Fraser Island

Geography
- Location: Hudson Bay
- Coordinates: 63°29′N 78°30′W﻿ / ﻿63.483°N 78.500°W
- Archipelago: Arctic Archipelago
- Area: 55 km^{2} (21 sq mi)

Administration
- Canada
- Territory: Nunavut
- Region: Qikiqtaaluk

Demographics
- Population: Uninhabited

= Fraser Island, Nunavut =

Uninhabited island in the Qikiqtaaluk Region, Nunavut, Canada

Fraser Island is an uninhabited island in the Qikiqtaaluk Region of Nunavut, Canada. It is located at the mouth of Hudson Bay off Nottingham Island's northwestern tip.
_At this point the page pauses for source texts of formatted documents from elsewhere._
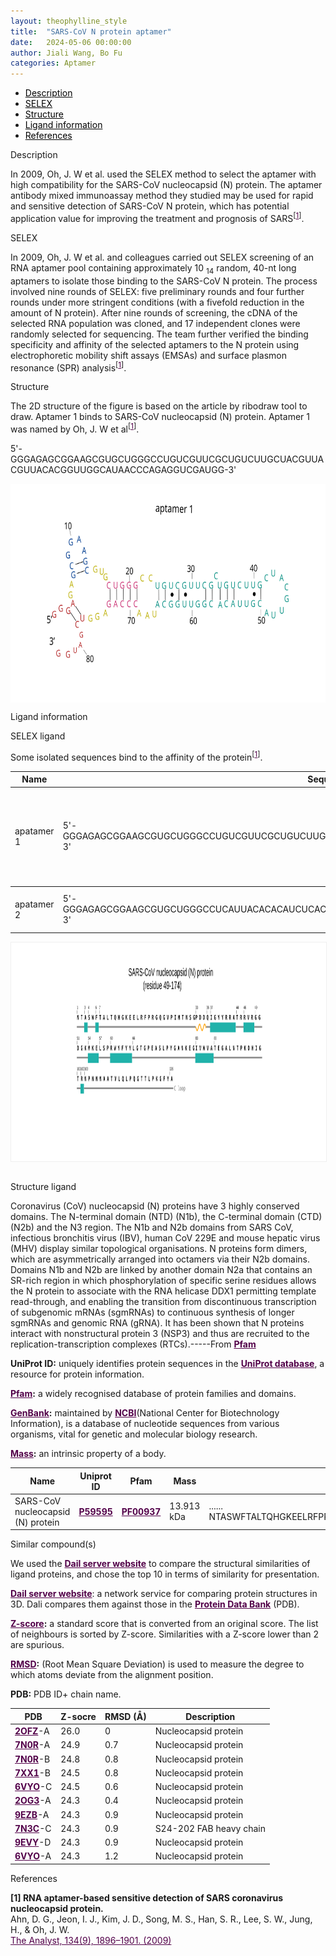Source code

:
 ```yaml
---
layout: theophylline_style
title:  "SARS-CoV N protein aptamer"
date:   2024-05-06 00:00:00
author: Jiali Wang, Bo Fu
categories: Aptamer
---
```

<html>


<div class="side-nav">
<ul>
    <div class="side-nav-item"><li><a href="#description" style="color: #000000;">Description</a></li></div>
    <div class="side-nav-item"><li><a href="#SELEX" style="color: #000000;">SELEX</a></li></div>
    <div class="side-nav-item"><li><a href="#Structure" style="color: #000000;">Structure</a></li></div>
    <div class="side-nav-item"><li><a href="#ligand-recognition" style="color: #000000;">Ligand information</a></li></div>
    <div class="side-nav-item"><li><a href="#references" style="color: #000000;">References</a></li></div>
    </ul>
</div>


<p class="header_box" id="description">Description</p>
<p>In 2009, Oh, J. W et al. used the SELEX method to select the aptamer with high compatibility for the SARS-CoV nucleocapsid (N) protein. The aptamer antibody mixed immunoassay method they studied may be used for rapid and sensitive detection of SARS-CoV N protein, which has potential application value for improving the treatment and prognosis of SARS<sup>[<a href="#ref1" style="color:#520049">1</a>]</sup>.<br></p>


<p class="header_box" id="SELEX">SELEX</p>
<p>In 2009, Oh, J. W et al. and colleagues carried out SELEX screening of an RNA aptamer pool containing approximately 10 <sub>14</sub> random, 40-nt long aptamers to isolate those binding to the SARS-CoV N protein. The process involved nine rounds of SELEX: five preliminary rounds and four further rounds under more stringent conditions (with a fivefold reduction in the amount of N protein). After nine rounds of screening, the cDNA of the selected RNA population was cloned, and 17 independent clones were randomly selected for sequencing. The team further verified the binding specificity and affinity of the selected aptamers to the N protein using electrophoretic mobility shift assays (EMSAs) and surface plasmon resonance (SPR) analysis<sup>[<a href="#ref1" style="color:#520049">1</a>]</sup>.</p>
<p>


<p class="header_box" id="Structure">Structure</p>
<p>The 2D structure of the figure is based on the article by ribodraw tool to draw. Aptamer 1 binds to SARS-CoV nucleocapsid (N) protein. Aptamer 1 was named by Oh, J. W et al<sup>[<a href="#ref1" style="color:#520049">1</a>]</sup>.</p>
<p>5'-GGGAGAGCGGAAGCGUGCUGGGCCUGUCGUUCGCUGUCUUGCUACGUUACGUUACACGGUUGGCAUAACCCAGAGGUCGAUGG-3'</p>
<img src="/images/2D/aptamer_1_2D1.svg" alt="drawing" style="width:800px;height:350px;display:block;margin:0 auto;border-radius:0;" class="img-responsive">
<div style="display: flex; justify-content: center;"></div>





<p class="header_box" id="ligand-recognition">Ligand information</p> 

<p class="blowheader_box">SELEX ligand</p>
<p>Some isolated sequences bind to the affinity of the protein<sup>[<a href="#ref1" style="color:#520049">1</a>]</sup>.</p>
<table class="table table-bordered" style="table-layout:fixed;width:auto;margin-left:auto;margin-right:auto;" >
  <thead>
      <tr>
        <th onclick="sortTable(0)">Name</th>
        <th onclick="sortTable(1)">Sequence</th>
        <th onclick="sortTable(2)">Ligand</th>
        <th onclick="sortTable(3)">Affinity</th>
      </tr>
  </thead>
    <tbody>
      <tr>
        <td name="td0">apatamer 1</td>
        <td name="td1">5'-GGGAGAGCGGAAGCGUGCUGGGCCUGUCGUUCGCUGUCUUGCUACGUUACGUUACACGGUUGGCAUAACCCAGAGGUCGAUGG-3'</td>
        <td name="td2">SARS-CoV N protein</td>
        <td name="td3">1.65 ± 0.41 nM (equilibrium dissociation constant)<br>0.81 nM (apparent dissociation constant)</td>
      </tr>
	  </tbody>
     <tbody>
      <tr>
        <td name="td0">apatamer 2</td>
        <td name="td1">5'-GGGAGAGCGGAAGCGUGCUGGGCCUCAUUACACACAUCUCACGGGAGACAUAGCUGACGAUAUCCAUAACCCAGAGGUCGAUGG-3'</td>
        <td name="td2">SARS-CoV N protein</td>
        <td name="td3">3.35 nM (apparent dissociation constant)</td>
      </tr>
	  </tbody>
    </table>
<div style="display: flex; justify-content: center;"></div>
<img src="/images/SELEX_ligand/SARS_CoV_N_protein_SELEX_ligand.svg" alt="drawing" style="width:1000px;height:350px;border:solid 1px #efefef;display:block;margin:0 auto;border-radius:0;" class="img-responsive">
<div style="display: flex; justify-content: center;"></div>
<br>



<p class="blowheader_box">Structure ligand</p>
<p>Coronavirus (CoV) nucleocapsid (N) proteins have 3 highly conserved domains. The N-terminal domain (NTD) (N1b), the C-terminal domain (CTD)(N2b) and the N3 region. The N1b and N2b domains from SARS CoV, infectious bronchitis virus (IBV), human CoV 229E and mouse hepatic virus (MHV) display similar topological organisations. N proteins form dimers, which are asymmetrically arranged into octamers via their N2b domains. Domains N1b and N2b are linked by another domain N2a that contains an SR-rich region in which phosphorylation of specific serine residues allows the N protein to associate with the RNA helicase DDX1 permitting template read-through, and enabling the transition from discontinuous transcription of subgenomic mRNAs (sgmRNAs) to continuous synthesis of longer sgmRNAs and genomic RNA (gRNA). It has been shown that N proteins interact with nonstructural protein 3 (NSP3) and thus are recruited to the replication-transcription complexes (RTCs).-----From <a href="https://www.ebi.ac.uk/interpro/entry/pfam/PF00937/" target="_blank" style="color:#520049; text-decoration: underline;"><b>Pfam</b></a></p>

<p class="dot-paragraph"><b>UniProt ID:</b> uniquely identifies protein sequences in the <a href="https://www.uniprot.org/" target="_blank" style="color:#520049; text-decoration: underline;"><b>UniProt database</b></a>, a resource for protein information.</p>
<p class="dot-paragraph"><b><a href="https://www.ebi.ac.uk/interpro/" target="_blank" style="color:#520049; text-decoration: underline;"><b>Pfam</b></a>:</b> a widely recognised database of protein families and domains.</p>
<p class="dot-paragraph"><b><a href="https://www.ncbi.nlm.nih.gov/genbank/" target="_blank" style="color:#520049; text-decoration: underline;"><b>GenBank</b></a>:</b> maintained by <a href="https://www.ncbi.nlm.nih.gov/" target="_blank" style="color:#520049; text-decoration: underline;"><b>NCBI</b></a>(National Center for Biotechnology Information), is a database of nucleotide sequences from various organisms, vital for genetic and molecular biology research.</p>
<p class="dot-paragraph"><b><a href="https://en.wikipedia.org/wiki/Mass" target="_blank" style="color:#520049; text-decoration: underline;"><b>Mass</b></a>:</b> an intrinsic property of a body.</p>

<table class="table table-bordered" style="table-layout:fixed;width:auto;margin-left:auto;margin-right:auto;" >
  <thead>
      <tr>
        <th onclick="sortTable(0)">Name</th>
        <th onclick="sortTable(1)">Uniprot ID</th>
        <th onclick="sortTable(2)">Pfam</th>
        <th onclick="sortTable(3)">Mass</th>
        <th onclick="sortTable(4)">Protein sequence</th>
        <th onclick="sortTable(5)">PDB ID</th>
        <th onclick="sortTable(6)">GenBank</th>
      </tr>
  </thead>
    <tbody>
      <tr>
        <td name="td0">SARS-CoV nucleocapsid (N) protein</td>
        <td name="td1"><a href="https://www.uniprot.org/uniprotkb/P59595/entry" target="_blank" style="color:#520049"><b>P59595</b></a></td>
        <td name="td2"><a href="https://www.ebi.ac.uk/interpro/entry/pfam/PF00937/" target="_blank" style="color:#520049"><b>PF00937</b></a></td>
        <td name="td3">13.913 kDa</td>
        <td name="td4">
        <div class="sequence-container">
          <span class="sequence-text"></span>
          <span class="show-more" onclick="toggleSequence(event)">......</span>
          <span class="full-sequence">NTASWFTALTQHGKEELRFPRGQGVPINTNSGPDDQIGYYRRATRRVRGGDGKMKELSPRWYFYYLGTGPEASLPYGANKEGIVWVATEGALNTPKDHIGTRNPNNNAATVLQLPQGTTLPKGFYA</span>
        </div>
        </td>
        <td name="td5"><a href="https://www.rcsb.org/structure/2OFZ" target="_blank" style="color:#520049"><b>2OFZ</b></a></td>
        <td name="td6"><a href="https://www.ncbi.nlm.nih.gov/nuccore/AY278741" target="_blank" style="color:#520049"><b>AY278741</b></a></td>
      </tr>
	  </tbody>
  </table>

<p class="blowheader_box">Similar compound(s)</p>                    
<p>We used the <a href="http://ekhidna2.biocenter.helsinki.fi/dali/#:~:text=The%20Dali%20server%20is%20a%20network%20service%20for%20comparing%20protein" target="_blank" style="color:#520049; text-decoration: underline;"><b>Dail server website</b></a> to compare the structural similarities of ligand proteins, and chose the top 10 in terms of similarity for presentation.</p>

<p class="dot-paragraph"><a href="http://ekhidna2.biocenter.helsinki.fi/dali/#:~:text=The%20Dali%20server%20is%20a%20network%20service%20for%20comparing%20protein" target="_blank" style="color:#520049; text-decoration: underline;"><b>Dail server website</b></a>: a network service for comparing protein structures in 3D. Dali compares them against those in the <a href="https://www.rcsb.org/" target="_blank" style="color:#520049; text-decoration: underline;"><b>Protein Data Bank</b></a> (PDB).</p>
<p class="dot-paragraph"><b><a href="https://en.wikipedia.org/wiki/Standard_score" target="_blank" style="color:#520049; text-decoration: underline;"><b>Z-score</b></a>:</b> a standard score that is converted from an original score. The list of neighbours is sorted by Z-score. Similarities with a Z-score lower than 2 are spurious.</p>
<p class="dot-paragraph"><b><a href="https://en.wikipedia.org/wiki/Root_mean_square_deviation" target="_blank" style="color:#520049; text-decoration: underline;"><b>RMSD</b></a>:</b> (Root Mean Square Deviation) is used to measure the degree to which atoms deviate from the alignment position.</p>
<p class="dot-paragraph"><b>PDB:</b> PDB ID+ chain name.</p>

<table class="table table-bordered" style="table-layout:fixed;width:auto;margin-left:auto;margin-right:auto;">
      <thead>
      <tr>
        <th onclick="sortTable(0)">PDB</th>
        <th onclick="sortTable(1)">Z-socre</th>
        <th onclick="sortTable(2)">RMSD (Å)</th>
        <th onclick="sortTable(3)">Description</th>
      </tr>
      </thead>
    <tbody>
      <tr>
        <td name="td1"><a href="https://www.rcsb.org/structure/2OFZ" target="_blank" style="color:#520049"><b>2OFZ</b></a>-A</td>
        <td name="td2">26.0</td>
        <td name="td3">0</td>
        <td name="td4">Nucleocapsid protein</td>
      </tr>
      <tr>
        <td name="td1"><a href="https://www.rcsb.org/structure/7N0R" target="_blank" style="color:#520049"><b>7N0R</b></a>-A</td>
        <td name="td2">24.9</td>
        <td name="td3">0.7</td>
        <td name="td4">Nucleocapsid protein</td>
      </tr>
      <tr>
        <td name="td1"><a href="https://www.rcsb.org/structure/7N0R" target="_blank" style="color:#520049"><b>7N0R</b></a>-B</td>
        <td name="td2">24.8</td>
        <td name="td3">0.8</td>
        <td name="td4">Nucleocapsid protein</td>
      </tr>
      <tr>
        <td name="td1"><a href="https://www.rcsb.org/structure/7XX1" target="_blank" style="color:#520049"><b>7XX1</b></a>-B</td>
        <td name="td2">24.5</td>
        <td name="td3">0.8</td>
        <td name="td4">Nucleocapsid protein</td>
      </tr>
      <tr>
        <td name="td1"><a href="https://www.rcsb.org/structure/6VYO" target="_blank" style="color:#520049"><b>6VYO</b></a>-C</td>
        <td name="td2">24.5</td>
        <td name="td3">0.6</td>
        <td name="td4">Nucleocapsid protein</td>
      </tr>
      <tr>
        <td name="td1"><a href="https://www.rcsb.org/structure/2OG3" target="_blank" style="color:#520049"><b>2OG3</b></a>-A</td>
        <td name="td2">24.3</td>
        <td name="td3">0.4</td>
        <td name="td4">Nucleocapsid protein</td>
      </tr>
      <tr>
        <td name="td1"><a href="https://www.rcsb.org/structure/9EZB" target="_blank" style="color:#520049"><b>9EZB</b></a>-A</td>
        <td name="td2">24.3</td>
        <td name="td3">0.9</td>
        <td name="td4">Nucleocapsid protein</td>
      </tr>
      <tr>
        <td name="td1"><a href="https://www.rcsb.org/structure/7N3C" target="_blank" style="color:#520049"><b>7N3C</b></a>-C</td>
        <td name="td2">24.3</td>
        <td name="td3">0.9</td>
        <td name="td4">S24-202 FAB heavy chain</td>
      </tr>
      <tr>
        <td name="td1"><a href="https://www.rcsb.org/structure/9EVY" target="_blank" style="color:#520049"><b>9EVY</b></a>-D</td>
        <td name="td2">24.3</td>
        <td name="td3">0.9</td>
        <td name="td4">Nucleocapsid protein</td>
      </tr>
      <tr>
        <td name="td1"><a href="https://www.rcsb.org/structure/6VYO" target="_blank" style="color:#520049"><b>6VYO</b></a>-A</td>
        <td name="td2">24.3</td>
        <td name="td3">1.2</td>
        <td name="td4">Nucleocapsid protein</td>
      </tr>
    </tbody>
  </table>


                 
<p class="header_box" id="references">References</p>
                
<a id="ref1"></a><font><strong>[1] RNA aptamer-based sensitive detection of SARS coronavirus nucleocapsid protein.</strong></font><br />
Ahn, D. G., Jeon, I. J., Kim, J. D., Song, M. S., Han, S. R., Lee, S. W., Jung, H., & Oh, J. W.<br />
<a href="https://pubmed.ncbi.nlm.nih.gov/19684916/" target="_blank" style="color:#520049">The Analyst, 134(9), 1896–1901. (2009)</a>
<br/>


<script>
    function toggleSequence(event) {
      const container = event.target.closest('.sequence-container');
      container.classList.toggle('expanded');
      const showMoreText = container.querySelector('.show-more');
      
      // 展开后按钮文本变化
      if (container.classList.contains('expanded')) {
        showMoreText.textContent = '...';  // 展开后显示 "..."
      } else {
        showMoreText.textContent = '......';  // 收起后显示 "......"
      }
    }

    // 页面加载时，限制序列文本为50个字符
    window.addEventListener('load', function() {
      const sequenceContainers = document.querySelectorAll('.sequence-container');
      sequenceContainers.forEach(container => {
        const fullSeqText = container.querySelector('.full-sequence').textContent;
        const truncatedText = fullSeqText.slice(0, 20);  // 只显示前50个字符
        container.querySelector('.sequence-text').textContent = truncatedText;
      });
    });
  </script>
The closest community is the Inuit hamlet of Kinngait, 120 km to the northeast on Baffin Island.

==Geography==
The island's habitat is characterized by tundra, inlets, coastal marine features, coastal cliffs, and rocky marine shores.

==Fauna==
Fraser Island is a Canadian Important Bird Area (#NU024), as well as a Key Migratory Bird Terrestrial Habitat site (NU Site 46). Notable bird species include common eider as well as colonies of water birds / seabirds.

==History==
In 1965, the island, previously unnamed by Europeans, was called Fraser Island in honour of Robert James Fraser (1887–1965), first hydrographer of Canada.